Quel est l’avis de la commission ?
Avis défavorable à l’amendement no 51, qui concerne le statut des industries électriques et gazières (IEG). Le droit en vigueur permet déjà de l’appliquer à l’ensemble du personnel affecté à l’exploitation et à la sûreté des installations. En effet, l’article 47 de la loi du 8 avril 1946 prévoit que le statut s’applique au personnel « des entreprises de production, de transport, de distribution, de commercialisation et de fourniture aux clients finals d’électricité […] ». Notre texte rappelle cet article.L’amendement no 52 est très restrictif : l’entité juridique ne doit avoir aucun actionnaire en commun avec l’ancien concessionnaire. Mais l’État est un actionnaire commun ! Cette mention nous priverait de nombreuses possibilités. J’y suis donc défavorable.

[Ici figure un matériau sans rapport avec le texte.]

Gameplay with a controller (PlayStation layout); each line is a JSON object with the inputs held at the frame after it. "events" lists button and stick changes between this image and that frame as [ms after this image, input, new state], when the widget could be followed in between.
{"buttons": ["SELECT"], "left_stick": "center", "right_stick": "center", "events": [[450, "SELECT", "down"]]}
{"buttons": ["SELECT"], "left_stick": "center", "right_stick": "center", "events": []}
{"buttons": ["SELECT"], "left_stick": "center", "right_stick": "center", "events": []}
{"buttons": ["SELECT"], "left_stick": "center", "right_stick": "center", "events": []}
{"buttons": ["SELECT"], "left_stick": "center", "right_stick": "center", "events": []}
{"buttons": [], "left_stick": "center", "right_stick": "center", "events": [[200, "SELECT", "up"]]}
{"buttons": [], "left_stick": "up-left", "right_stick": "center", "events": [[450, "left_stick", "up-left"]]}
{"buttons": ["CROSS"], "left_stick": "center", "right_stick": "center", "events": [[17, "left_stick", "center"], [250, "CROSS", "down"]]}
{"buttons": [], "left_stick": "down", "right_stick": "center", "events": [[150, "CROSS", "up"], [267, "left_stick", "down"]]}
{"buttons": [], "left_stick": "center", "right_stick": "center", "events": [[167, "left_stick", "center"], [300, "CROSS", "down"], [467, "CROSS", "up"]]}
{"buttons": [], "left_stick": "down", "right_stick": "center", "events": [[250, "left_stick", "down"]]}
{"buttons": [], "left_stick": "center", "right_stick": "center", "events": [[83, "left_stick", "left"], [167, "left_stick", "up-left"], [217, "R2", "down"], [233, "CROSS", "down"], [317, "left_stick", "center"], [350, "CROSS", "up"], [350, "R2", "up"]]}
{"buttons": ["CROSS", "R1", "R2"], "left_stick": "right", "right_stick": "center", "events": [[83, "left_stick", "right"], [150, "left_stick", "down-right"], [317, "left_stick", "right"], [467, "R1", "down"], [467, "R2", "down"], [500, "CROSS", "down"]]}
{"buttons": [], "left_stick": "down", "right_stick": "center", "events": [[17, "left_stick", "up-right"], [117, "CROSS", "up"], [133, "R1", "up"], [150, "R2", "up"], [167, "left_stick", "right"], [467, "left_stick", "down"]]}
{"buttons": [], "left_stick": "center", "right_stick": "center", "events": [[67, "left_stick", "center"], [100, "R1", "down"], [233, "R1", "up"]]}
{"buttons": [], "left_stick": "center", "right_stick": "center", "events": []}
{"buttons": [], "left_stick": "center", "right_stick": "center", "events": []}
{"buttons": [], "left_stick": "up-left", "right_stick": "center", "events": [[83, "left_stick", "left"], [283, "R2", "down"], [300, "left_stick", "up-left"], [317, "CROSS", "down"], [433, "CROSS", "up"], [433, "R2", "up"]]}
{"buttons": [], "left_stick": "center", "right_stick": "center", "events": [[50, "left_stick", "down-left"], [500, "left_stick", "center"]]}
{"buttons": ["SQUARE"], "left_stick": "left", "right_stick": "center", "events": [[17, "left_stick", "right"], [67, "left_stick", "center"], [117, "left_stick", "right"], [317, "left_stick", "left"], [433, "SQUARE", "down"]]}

Quel est l’avis du gouvernement ?
Il faut retirer l’amendement no 51 : s’il était adopté, un serrurier qui viendrait changer une serrure dans le bureau de l’un des barrages concernés devrait accéder au statut des IEG ! Un autre article garantit déjà le maintien de ce statut pour les salariés.Mon avis est également défavorable à l’amendement no 52, pour les raisons exposées par Mme la rapporteure.
La parole est à M. Philippe Bolo.
J’ajouterai un élément important concernant l’amendement no 51, auquel nous sommes défavorables. Parfois, des sous-traitants interviennent pour des tâches qui ne concernent pas la sûreté et la sécurité – qui, elles, nécessitent le statut des IEG –, par exemple des tâches d’ingénierie pour définir en amont des modèles ou d’autres éléments utiles à la gestion des barrages.
Eh oui !
Ces entreprises, spécialisées par exemple dans l’ingénierie hydraulique, peuvent intervenir sur les barrages, mais également sur d’autres ouvrages hydrauliques. Ce n’est donc pas le cœur de leur métier. Imposer à tous les salariés de ces entreprises le statut des IEG pose problème, car ils relèvent d’autres statuts qui leur conviennent parfaitement et ne sont pas nécessairement attirés par celui des IEG. Nous en reparlerons lors de la discussion de l’article 17.
Je croyais que c’était un statut de privilégié, il faudrait savoir !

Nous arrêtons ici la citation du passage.